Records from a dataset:
____________

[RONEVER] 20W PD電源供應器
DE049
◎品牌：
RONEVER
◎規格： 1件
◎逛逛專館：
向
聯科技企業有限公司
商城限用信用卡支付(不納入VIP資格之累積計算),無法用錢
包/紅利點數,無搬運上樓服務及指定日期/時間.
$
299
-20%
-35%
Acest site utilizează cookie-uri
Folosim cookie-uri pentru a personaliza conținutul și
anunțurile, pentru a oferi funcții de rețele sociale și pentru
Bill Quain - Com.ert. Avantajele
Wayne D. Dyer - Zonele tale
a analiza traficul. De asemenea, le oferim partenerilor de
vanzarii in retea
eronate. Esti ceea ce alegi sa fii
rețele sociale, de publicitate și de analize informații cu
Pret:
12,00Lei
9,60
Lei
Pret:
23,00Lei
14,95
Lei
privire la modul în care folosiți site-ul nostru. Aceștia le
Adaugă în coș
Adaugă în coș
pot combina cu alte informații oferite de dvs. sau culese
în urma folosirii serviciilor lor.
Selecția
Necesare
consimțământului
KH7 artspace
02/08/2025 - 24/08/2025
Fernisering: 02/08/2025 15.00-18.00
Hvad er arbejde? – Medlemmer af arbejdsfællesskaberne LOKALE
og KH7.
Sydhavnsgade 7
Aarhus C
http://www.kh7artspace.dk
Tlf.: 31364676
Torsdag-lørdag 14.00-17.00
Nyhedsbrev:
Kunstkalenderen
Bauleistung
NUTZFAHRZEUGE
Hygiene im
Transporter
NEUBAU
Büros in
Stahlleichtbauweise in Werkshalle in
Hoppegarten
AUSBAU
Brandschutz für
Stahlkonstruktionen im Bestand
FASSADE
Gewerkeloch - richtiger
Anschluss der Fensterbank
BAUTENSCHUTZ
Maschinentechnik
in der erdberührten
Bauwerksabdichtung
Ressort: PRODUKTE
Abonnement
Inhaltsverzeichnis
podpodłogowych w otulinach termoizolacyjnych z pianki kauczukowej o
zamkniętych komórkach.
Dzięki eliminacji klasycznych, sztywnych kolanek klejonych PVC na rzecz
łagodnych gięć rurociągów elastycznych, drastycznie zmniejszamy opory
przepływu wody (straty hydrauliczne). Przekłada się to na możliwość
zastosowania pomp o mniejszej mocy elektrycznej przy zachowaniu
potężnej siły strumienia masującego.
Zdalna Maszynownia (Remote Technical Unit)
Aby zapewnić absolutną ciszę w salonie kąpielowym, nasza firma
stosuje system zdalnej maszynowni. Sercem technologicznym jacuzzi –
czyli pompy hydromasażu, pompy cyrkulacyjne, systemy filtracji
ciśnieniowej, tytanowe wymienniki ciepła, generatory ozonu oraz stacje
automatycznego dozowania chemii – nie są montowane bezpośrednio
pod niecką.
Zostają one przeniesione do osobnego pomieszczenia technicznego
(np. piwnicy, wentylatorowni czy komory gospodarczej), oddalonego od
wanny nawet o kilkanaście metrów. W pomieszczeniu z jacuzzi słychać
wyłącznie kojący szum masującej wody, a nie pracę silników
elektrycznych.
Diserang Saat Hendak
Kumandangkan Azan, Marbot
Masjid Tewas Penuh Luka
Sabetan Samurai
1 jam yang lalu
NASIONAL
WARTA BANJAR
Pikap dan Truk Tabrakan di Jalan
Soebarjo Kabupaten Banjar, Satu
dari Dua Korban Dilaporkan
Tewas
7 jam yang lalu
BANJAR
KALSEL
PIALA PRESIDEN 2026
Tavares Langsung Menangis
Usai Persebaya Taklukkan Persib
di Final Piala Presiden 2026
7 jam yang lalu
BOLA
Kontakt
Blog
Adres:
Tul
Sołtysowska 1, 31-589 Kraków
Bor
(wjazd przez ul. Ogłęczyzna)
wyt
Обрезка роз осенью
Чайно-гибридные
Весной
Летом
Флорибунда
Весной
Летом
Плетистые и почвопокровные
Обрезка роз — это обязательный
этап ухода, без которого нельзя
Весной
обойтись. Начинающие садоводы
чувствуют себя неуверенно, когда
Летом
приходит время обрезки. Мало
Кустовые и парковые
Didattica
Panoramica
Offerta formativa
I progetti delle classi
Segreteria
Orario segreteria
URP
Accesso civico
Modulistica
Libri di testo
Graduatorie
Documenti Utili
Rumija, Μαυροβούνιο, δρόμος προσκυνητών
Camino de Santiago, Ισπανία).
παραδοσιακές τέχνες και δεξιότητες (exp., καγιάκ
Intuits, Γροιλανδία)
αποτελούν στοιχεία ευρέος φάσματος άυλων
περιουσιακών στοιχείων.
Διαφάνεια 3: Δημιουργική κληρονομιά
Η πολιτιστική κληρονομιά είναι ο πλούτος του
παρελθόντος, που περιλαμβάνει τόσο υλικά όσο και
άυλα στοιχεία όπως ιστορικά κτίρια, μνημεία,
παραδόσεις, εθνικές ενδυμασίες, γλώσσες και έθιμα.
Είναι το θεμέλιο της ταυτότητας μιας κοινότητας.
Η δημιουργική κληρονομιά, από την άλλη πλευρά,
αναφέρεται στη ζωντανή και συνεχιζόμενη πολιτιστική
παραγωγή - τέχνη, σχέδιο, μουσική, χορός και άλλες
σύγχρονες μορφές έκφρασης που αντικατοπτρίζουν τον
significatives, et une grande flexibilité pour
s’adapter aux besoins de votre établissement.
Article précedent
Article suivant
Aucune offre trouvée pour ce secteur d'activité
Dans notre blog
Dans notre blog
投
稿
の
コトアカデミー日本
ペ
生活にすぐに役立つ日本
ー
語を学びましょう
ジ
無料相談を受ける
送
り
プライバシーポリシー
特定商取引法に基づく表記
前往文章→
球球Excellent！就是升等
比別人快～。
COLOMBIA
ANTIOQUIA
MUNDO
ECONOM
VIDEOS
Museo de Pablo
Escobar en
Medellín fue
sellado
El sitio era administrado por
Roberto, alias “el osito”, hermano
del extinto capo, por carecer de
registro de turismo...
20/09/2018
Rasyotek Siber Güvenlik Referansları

____________

[What to do]
Above this instruction are the records; retype exactly the lines from the one containing "WARTA BANJAR" up to and including the one containing "Плетистые и почвопокровные".

[Exercise response]
WARTA BANJAR
Pikap dan Truk Tabrakan di Jalan
Soebarjo Kabupaten Banjar, Satu
dari Dua Korban Dilaporkan
Tewas
7 jam yang lalu
BANJAR
KALSEL
PIALA PRESIDEN 2026
Tavares Langsung Menangis
Usai Persebaya Taklukkan Persib
di Final Piala Presiden 2026
7 jam yang lalu
BOLA
Kontakt
Blog
Adres:
Tul
Sołtysowska 1, 31-589 Kraków
Bor
(wjazd przez ul. Ogłęczyzna)
wyt
Обрезка роз осенью
Чайно-гибридные
Весной
Летом
Флорибунда
Весной
Летом
Плетистые и почвопокровные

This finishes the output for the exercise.